* DOCUMENT SECTION *
□ □ □ □

Rewrite this a bit. What about?

Long lived register usage for strlen(s), strnlen(s, n):

Still not perfect but I don't have a better idea.

> +
> + %xmm11 - zero
> + %rdi   - s
> + %r10  (s+n) & (~(64-1))
don't add a tab here, make it (s+n) & (~64-1))
> + %r11   s+n


> +*/
> +
> +
> +.text
>  ENTRY(strlen)
> +

this needs a comment. What is this macro doing?

> +#define FIND_ZERO \
> + pcmpeqb (%rax), %xmm8; \
> + pcmpeqb 16(%rax), %xmm9; \
> + pcmpeqb 32(%rax), %xmm10; \
> + pcmpeqb 48(%rax), %xmm11; \
> + pmovmskb %xmm8, %esi; \
> + pmovmskb %xmm9, %edx; \
> + pmovmskb %xmm10, %r8d; \
> + pmovmskb %xmm11, %ecx; \
> + salq $16, %rdx; \
> + salq $16, %rcx; \
> + orq %rsi, %rdx; \
> + orq %r8, %rcx; \
> + salq $32, %rcx; \
> + orq %rcx, %rdx;
> +
> +#ifdef AS_STRNLEN
> +/* Do not read anything when n==0.  */
> + test %rsi, %rsi
> + jne L(n_nonzero)
>   xor %rax, %rax
> - mov %edi, %ecx
> - and $0x3f, %ecx
> - pxor %xmm0, %xmm0
> - cmp $0x30, %ecx
> + ret
> +L(n_nonzero):
> +
> +/* Initialize long lived registers.  */
> +
> + add %rdi, %rsi
> + mov %rsi, %r10
> + and $-64, %r10
> + mov %rsi, %r11
> +#endif
> +
> + pxor %xmm8, %xmm8
> + pxor %xmm9, %xmm9
> + pxor %xmm10, %xmm10
> + pxor %xmm11, %xmm11
> + movq %rdi, %rax
> + movq %rdi, %rcx
> + andq $4095, %rcx
> +/* Offsets 4032-4047 will be aligned into 4032 thus fit into page.  */
> + cmpq $4047, %rcx
> +/* We cannot unify this branching as it would be ~6 cycles slower.  */
>   ja L(next)

□ □ □ □

* GIVEN ENTRIES *
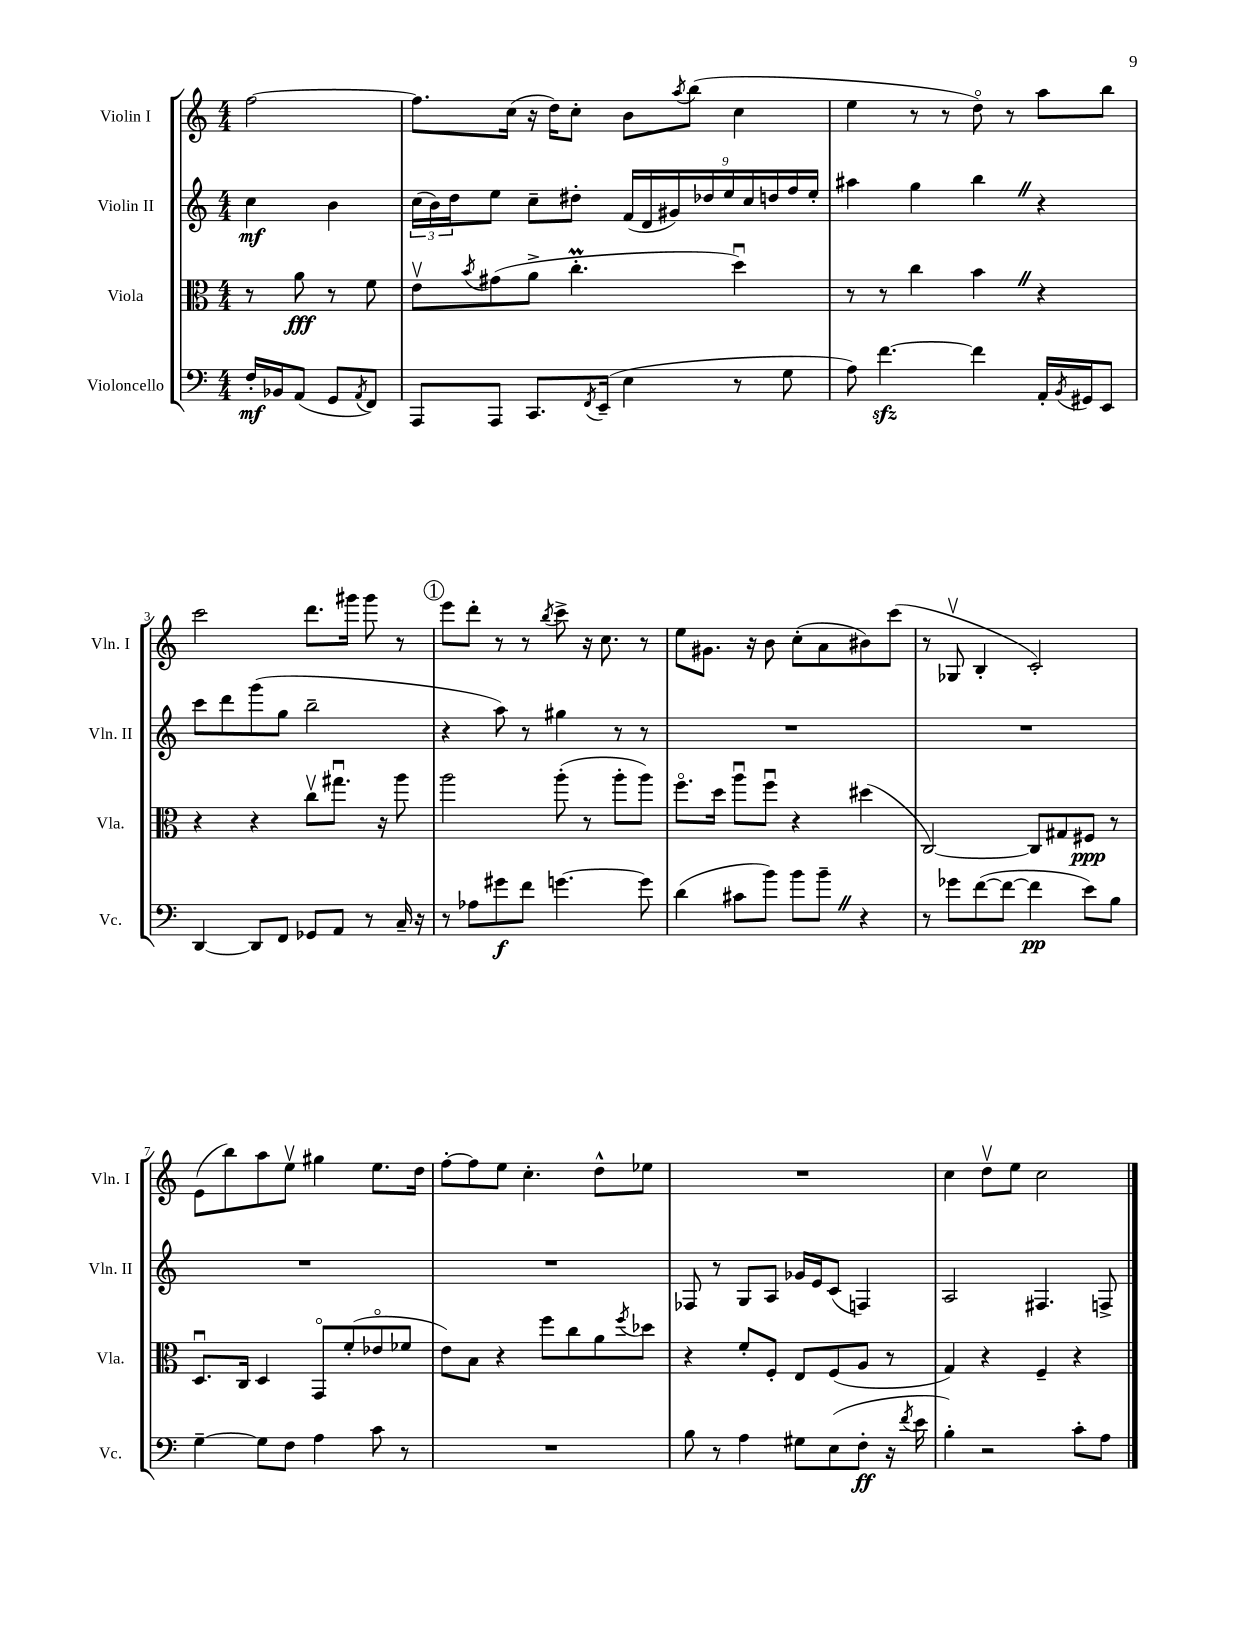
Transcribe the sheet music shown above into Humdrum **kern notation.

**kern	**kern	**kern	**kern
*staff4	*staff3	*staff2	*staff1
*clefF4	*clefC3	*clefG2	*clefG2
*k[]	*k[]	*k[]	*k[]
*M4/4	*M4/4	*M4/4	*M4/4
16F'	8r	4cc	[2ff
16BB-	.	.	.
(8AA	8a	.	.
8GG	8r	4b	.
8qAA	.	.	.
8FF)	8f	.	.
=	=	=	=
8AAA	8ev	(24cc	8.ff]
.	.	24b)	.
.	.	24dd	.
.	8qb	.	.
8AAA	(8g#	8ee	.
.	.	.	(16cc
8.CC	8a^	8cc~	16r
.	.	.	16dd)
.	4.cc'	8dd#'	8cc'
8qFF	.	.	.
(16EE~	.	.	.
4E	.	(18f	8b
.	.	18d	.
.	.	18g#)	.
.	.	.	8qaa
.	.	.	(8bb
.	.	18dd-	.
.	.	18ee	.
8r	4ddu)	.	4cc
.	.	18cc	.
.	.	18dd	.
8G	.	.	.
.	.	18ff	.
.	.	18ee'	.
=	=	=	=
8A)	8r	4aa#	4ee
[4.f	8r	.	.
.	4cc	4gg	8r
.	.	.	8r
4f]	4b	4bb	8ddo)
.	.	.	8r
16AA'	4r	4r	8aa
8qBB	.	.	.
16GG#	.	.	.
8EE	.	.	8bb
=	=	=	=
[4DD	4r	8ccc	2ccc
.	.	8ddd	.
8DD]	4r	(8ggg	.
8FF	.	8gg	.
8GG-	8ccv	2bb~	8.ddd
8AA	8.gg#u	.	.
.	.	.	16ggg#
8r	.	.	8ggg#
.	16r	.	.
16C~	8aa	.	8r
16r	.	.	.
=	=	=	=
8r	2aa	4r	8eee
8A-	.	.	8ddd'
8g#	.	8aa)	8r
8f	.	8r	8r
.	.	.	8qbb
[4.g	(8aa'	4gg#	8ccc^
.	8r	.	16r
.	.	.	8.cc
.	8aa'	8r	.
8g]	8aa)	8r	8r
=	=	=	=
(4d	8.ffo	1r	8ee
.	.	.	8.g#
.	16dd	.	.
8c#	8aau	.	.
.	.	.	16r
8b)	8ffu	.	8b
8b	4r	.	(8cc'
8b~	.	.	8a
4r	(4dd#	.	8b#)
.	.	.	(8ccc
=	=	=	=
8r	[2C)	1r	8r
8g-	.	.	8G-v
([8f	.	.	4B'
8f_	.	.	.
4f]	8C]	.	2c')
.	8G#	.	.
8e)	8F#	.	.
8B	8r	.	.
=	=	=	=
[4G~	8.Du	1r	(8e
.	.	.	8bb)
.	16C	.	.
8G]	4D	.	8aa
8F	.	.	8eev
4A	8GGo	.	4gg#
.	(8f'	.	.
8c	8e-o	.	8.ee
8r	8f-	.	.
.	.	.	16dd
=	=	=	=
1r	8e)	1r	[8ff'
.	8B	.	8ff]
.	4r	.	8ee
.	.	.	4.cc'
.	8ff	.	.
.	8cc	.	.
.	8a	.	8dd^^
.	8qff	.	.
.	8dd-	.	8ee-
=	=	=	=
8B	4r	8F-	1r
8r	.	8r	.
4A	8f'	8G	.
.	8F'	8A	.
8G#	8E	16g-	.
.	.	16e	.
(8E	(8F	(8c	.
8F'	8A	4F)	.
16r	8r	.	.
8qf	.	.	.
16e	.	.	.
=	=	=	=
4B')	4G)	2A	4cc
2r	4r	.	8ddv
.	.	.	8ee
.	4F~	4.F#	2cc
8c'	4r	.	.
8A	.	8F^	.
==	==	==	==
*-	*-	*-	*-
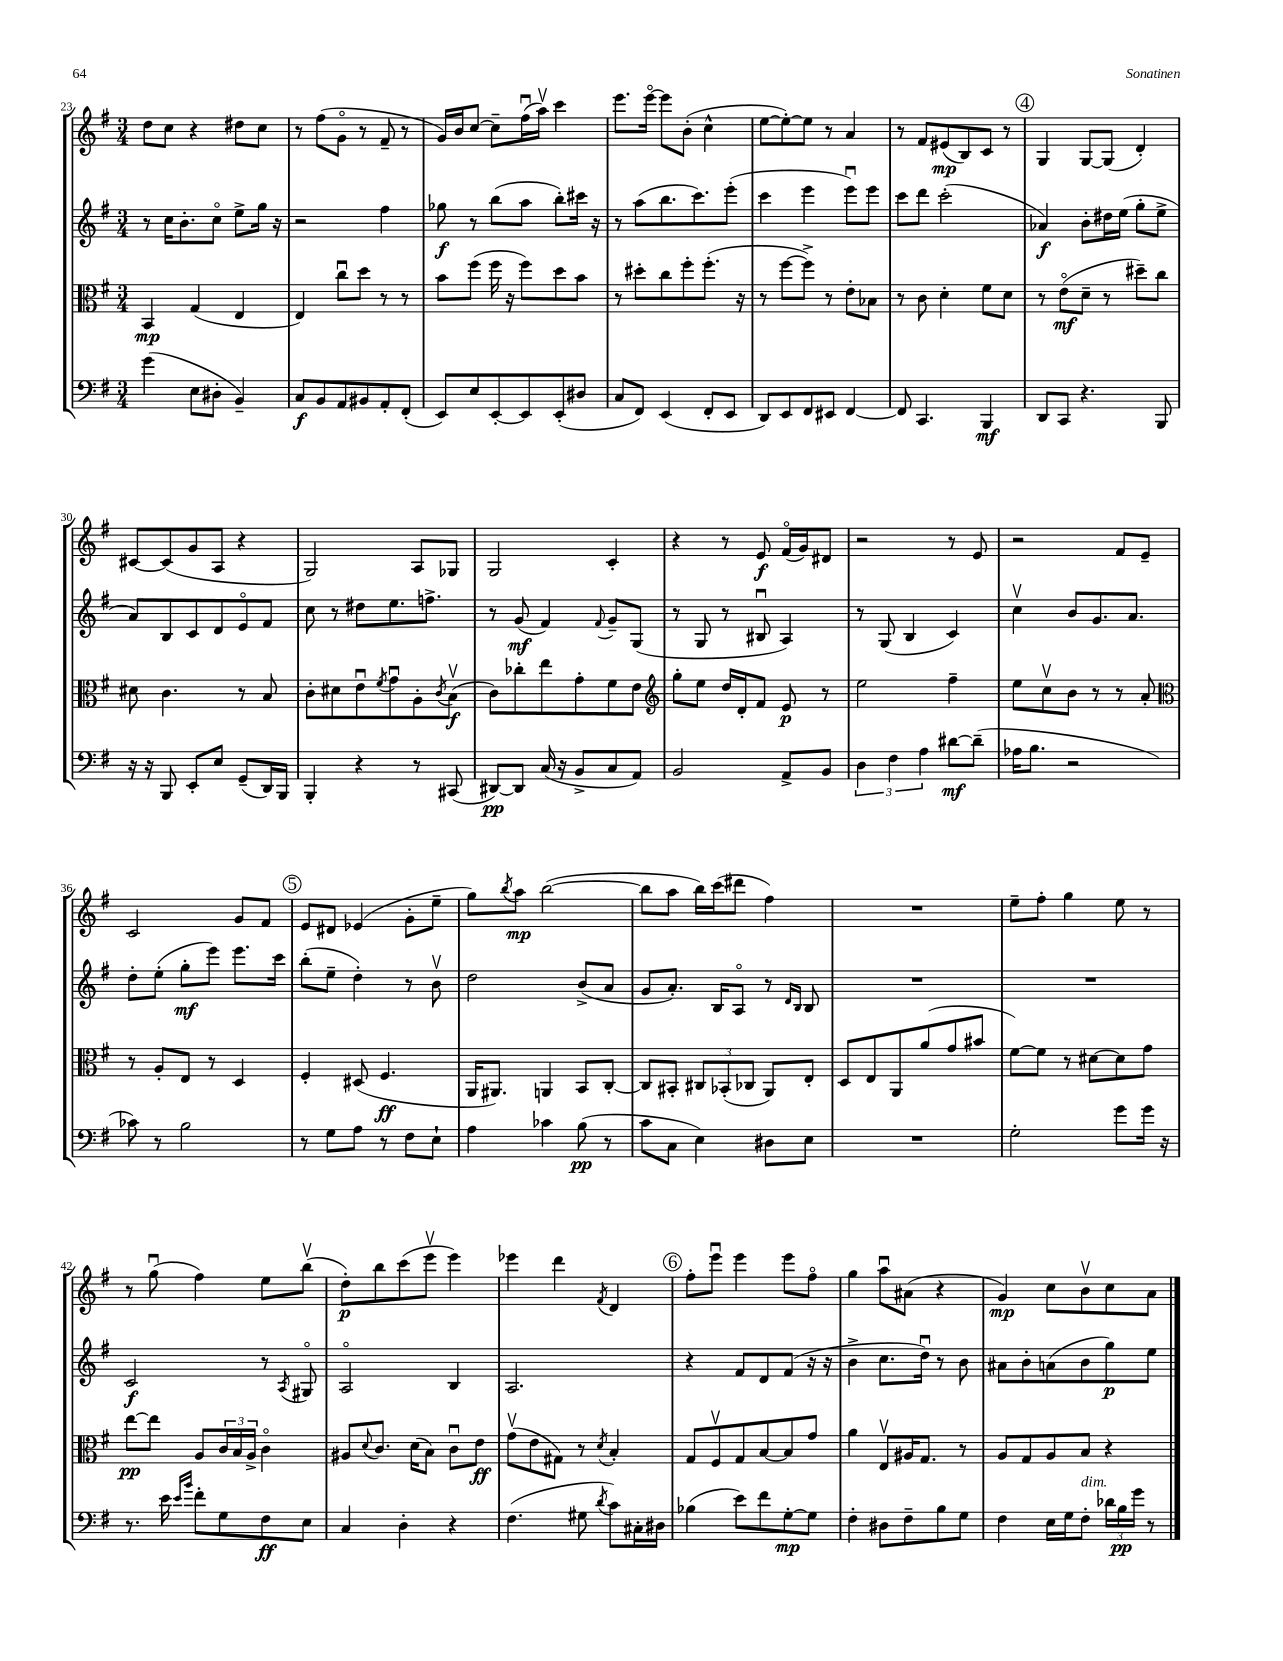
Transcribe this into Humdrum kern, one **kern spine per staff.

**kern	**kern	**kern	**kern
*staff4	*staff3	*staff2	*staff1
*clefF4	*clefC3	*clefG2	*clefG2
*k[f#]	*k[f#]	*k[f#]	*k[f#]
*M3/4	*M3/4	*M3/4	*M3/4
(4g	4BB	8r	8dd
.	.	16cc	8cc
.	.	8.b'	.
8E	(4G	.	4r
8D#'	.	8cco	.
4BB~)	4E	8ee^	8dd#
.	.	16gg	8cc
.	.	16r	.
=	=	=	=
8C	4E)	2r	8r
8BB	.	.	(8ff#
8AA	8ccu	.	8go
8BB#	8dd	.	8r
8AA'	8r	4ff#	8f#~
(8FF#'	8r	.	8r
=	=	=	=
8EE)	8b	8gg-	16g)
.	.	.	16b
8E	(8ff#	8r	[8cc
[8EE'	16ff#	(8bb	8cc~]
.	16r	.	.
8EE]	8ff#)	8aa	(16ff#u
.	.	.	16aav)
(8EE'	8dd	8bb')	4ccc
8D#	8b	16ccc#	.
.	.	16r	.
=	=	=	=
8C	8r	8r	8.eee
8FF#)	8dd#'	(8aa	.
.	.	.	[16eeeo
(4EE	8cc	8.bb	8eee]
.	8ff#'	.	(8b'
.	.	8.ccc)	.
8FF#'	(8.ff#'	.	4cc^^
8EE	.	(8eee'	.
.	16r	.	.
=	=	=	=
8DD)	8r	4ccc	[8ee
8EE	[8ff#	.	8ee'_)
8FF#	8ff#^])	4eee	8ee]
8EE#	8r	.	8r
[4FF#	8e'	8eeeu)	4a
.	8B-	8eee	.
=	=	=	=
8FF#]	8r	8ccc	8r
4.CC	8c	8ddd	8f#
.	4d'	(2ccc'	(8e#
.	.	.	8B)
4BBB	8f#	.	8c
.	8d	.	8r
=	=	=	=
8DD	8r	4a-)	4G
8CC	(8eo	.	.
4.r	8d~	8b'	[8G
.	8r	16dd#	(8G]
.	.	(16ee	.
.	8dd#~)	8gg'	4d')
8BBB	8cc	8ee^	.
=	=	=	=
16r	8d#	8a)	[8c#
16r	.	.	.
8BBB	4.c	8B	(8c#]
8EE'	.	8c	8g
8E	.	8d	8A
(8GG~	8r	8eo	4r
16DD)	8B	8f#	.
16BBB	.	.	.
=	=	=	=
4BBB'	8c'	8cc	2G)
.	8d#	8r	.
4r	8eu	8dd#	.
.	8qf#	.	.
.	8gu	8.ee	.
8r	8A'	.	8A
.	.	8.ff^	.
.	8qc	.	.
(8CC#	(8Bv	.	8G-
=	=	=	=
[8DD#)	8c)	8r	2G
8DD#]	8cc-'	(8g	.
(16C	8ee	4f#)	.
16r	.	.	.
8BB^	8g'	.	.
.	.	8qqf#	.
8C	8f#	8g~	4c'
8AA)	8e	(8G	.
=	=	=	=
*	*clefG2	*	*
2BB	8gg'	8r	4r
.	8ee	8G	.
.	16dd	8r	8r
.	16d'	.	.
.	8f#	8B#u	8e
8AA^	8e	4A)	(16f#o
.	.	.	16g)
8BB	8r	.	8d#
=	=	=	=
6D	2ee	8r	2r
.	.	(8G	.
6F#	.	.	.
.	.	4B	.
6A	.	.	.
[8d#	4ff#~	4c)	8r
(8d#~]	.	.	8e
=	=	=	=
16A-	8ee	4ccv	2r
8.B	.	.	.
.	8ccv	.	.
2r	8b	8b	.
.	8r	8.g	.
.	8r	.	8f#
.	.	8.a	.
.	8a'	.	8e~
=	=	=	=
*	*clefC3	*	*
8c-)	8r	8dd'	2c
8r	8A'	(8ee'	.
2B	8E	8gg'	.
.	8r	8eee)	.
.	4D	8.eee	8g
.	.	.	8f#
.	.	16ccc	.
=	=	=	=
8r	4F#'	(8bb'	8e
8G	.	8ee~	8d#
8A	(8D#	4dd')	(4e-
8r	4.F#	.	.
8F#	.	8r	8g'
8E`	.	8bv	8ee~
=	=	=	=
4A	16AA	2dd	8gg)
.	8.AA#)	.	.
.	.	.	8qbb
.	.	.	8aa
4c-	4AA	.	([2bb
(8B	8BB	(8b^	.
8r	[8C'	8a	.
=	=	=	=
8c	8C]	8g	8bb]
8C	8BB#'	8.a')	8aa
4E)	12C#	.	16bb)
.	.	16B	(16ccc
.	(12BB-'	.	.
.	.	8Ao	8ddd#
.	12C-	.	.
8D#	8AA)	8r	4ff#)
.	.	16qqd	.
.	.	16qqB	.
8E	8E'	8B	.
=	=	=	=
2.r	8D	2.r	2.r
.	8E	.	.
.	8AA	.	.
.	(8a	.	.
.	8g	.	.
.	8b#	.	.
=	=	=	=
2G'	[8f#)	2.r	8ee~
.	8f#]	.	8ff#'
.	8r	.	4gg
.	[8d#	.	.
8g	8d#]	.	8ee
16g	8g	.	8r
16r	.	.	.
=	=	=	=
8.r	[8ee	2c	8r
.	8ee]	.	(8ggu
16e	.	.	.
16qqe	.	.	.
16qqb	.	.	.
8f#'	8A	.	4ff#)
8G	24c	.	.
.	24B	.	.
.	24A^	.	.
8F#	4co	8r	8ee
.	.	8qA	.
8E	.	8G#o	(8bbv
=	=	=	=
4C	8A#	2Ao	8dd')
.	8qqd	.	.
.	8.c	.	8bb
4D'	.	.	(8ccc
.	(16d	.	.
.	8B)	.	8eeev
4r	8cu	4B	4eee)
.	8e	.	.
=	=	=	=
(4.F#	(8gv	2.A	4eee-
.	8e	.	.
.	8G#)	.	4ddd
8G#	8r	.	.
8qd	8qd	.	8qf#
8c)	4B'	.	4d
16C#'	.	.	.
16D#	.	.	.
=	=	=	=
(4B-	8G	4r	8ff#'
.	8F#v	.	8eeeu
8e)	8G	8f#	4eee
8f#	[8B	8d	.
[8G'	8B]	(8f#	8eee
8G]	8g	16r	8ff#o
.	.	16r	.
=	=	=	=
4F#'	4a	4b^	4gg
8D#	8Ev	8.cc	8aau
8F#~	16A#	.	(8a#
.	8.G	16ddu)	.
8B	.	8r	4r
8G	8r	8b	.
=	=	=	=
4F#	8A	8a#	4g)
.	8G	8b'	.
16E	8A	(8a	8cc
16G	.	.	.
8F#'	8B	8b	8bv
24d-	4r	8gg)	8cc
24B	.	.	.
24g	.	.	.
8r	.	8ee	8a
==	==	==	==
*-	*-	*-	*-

□ □ □ □

* BRIEF *
Please reproduce the part of the strlen code review above between "Still not perfect" and "(s+n) & (~64-1))", inclusive.

* TASK RESULT *
Still not perfect but I don't have a better idea.

> +
> + %xmm11 - zero
> + %rdi   - s
> + %r10  (s+n) & (~(64-1))
don't add a tab here, make it (s+n) & (~64-1))